Gabor filter banks inspired by V1 are widely used for texture classification, edge detection, and feature extraction. Convolutional neural networks learn filters remarkably similar to V1 receptive fields in their first layer.

Retinal Prosthetics

Understanding receptive field organization guides the design of electrode arrays that mimic retinal processing. Stimulation patterns based on center-surround models improve the quality of artificial vision.

Image Compression

The sparse coding hypothesis suggests that V1 represents images using a small number of active Gabor-like filters. This principle underlies compressed sensing and efficient image representations in engineering.

Clinical Diagnostics

Receptive field mapping using reverse correlation reveals functional deficits in amblyopia, glaucoma, and cortical lesions. Population coding models predict perceptual performance from neural recordings.

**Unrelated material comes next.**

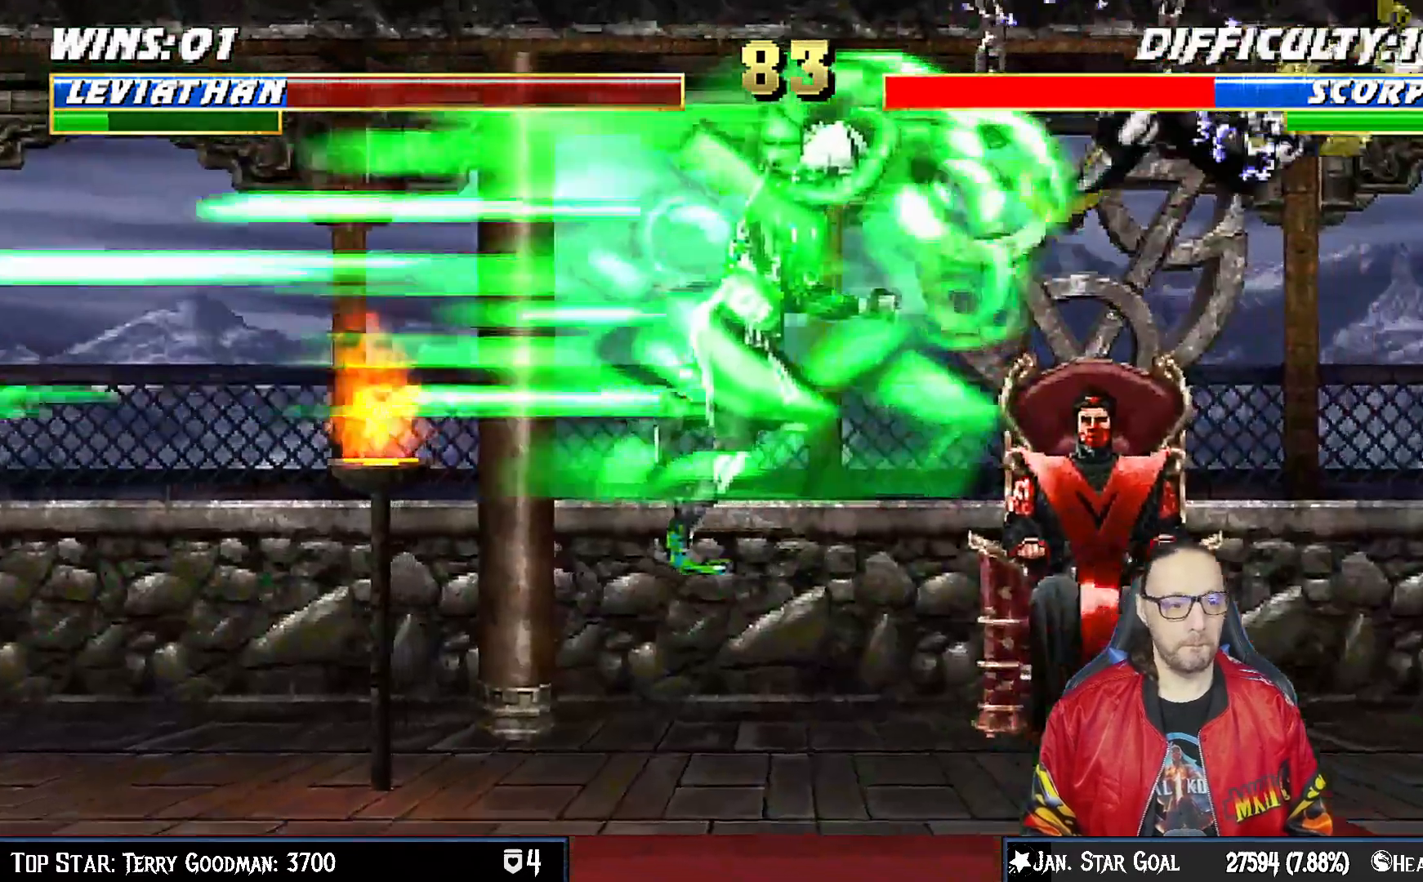
{"dt_ms": 500, "buttons": [], "left_stick": "center", "right_stick": "center", "events": [[117, "TRIANGLE", "up"]]}
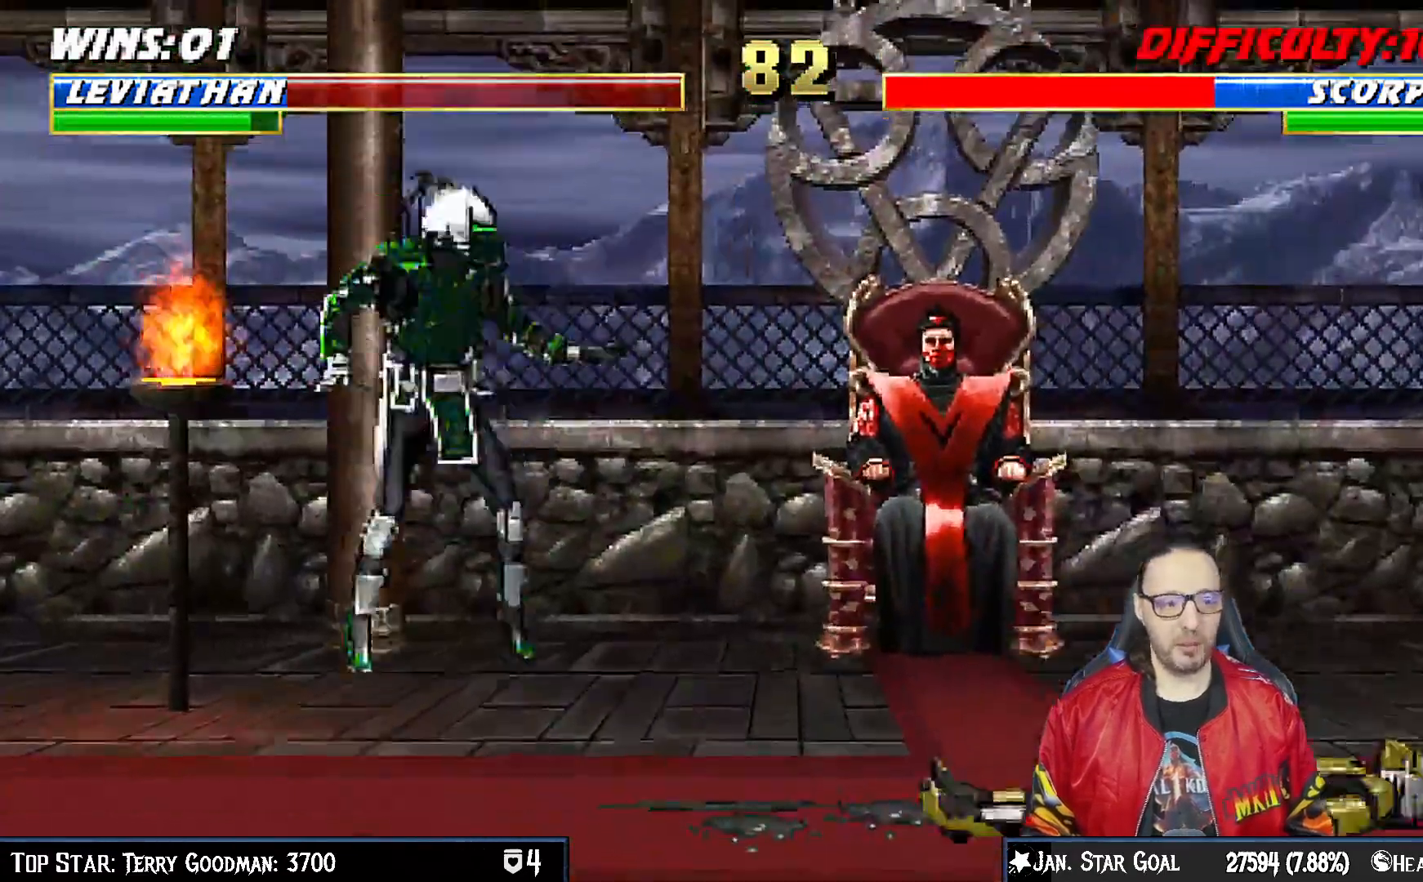
{"dt_ms": 500, "buttons": ["L1", "DPAD_UP", "DPAD_RIGHT"], "left_stick": "center", "right_stick": "center", "events": [[83, "DPAD_RIGHT", "down"], [167, "L1", "down"], [300, "DPAD_UP", "down"]]}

7. Computational Exploration

Sensory Processing: Receptive Fields, Gabor Filters, and Population Coding

Python
script.py276 lines

Click Run to execute the Python code

Code will be executed with Python 3 on the server

Chapter Summary

  • Center-surround receptive fields implement bandpass filtering via Difference of Gaussians, enhancing edges and normalizing luminance.
  • V1 simple cells are optimally modeled by Gabor functions, achieving minimum joint uncertainty in space and spatial frequency.
  • Orientation selectivity arises from aligned feedforward inputs, sharpened by recurrent cortical interactions.
  • Population vector decoding achieves precision scaling as $1/\sqrt{N}$ with independent noise.
  • Noise correlations impose a fundamental ceiling on population information: $J_\infty = J_1 / \rho$.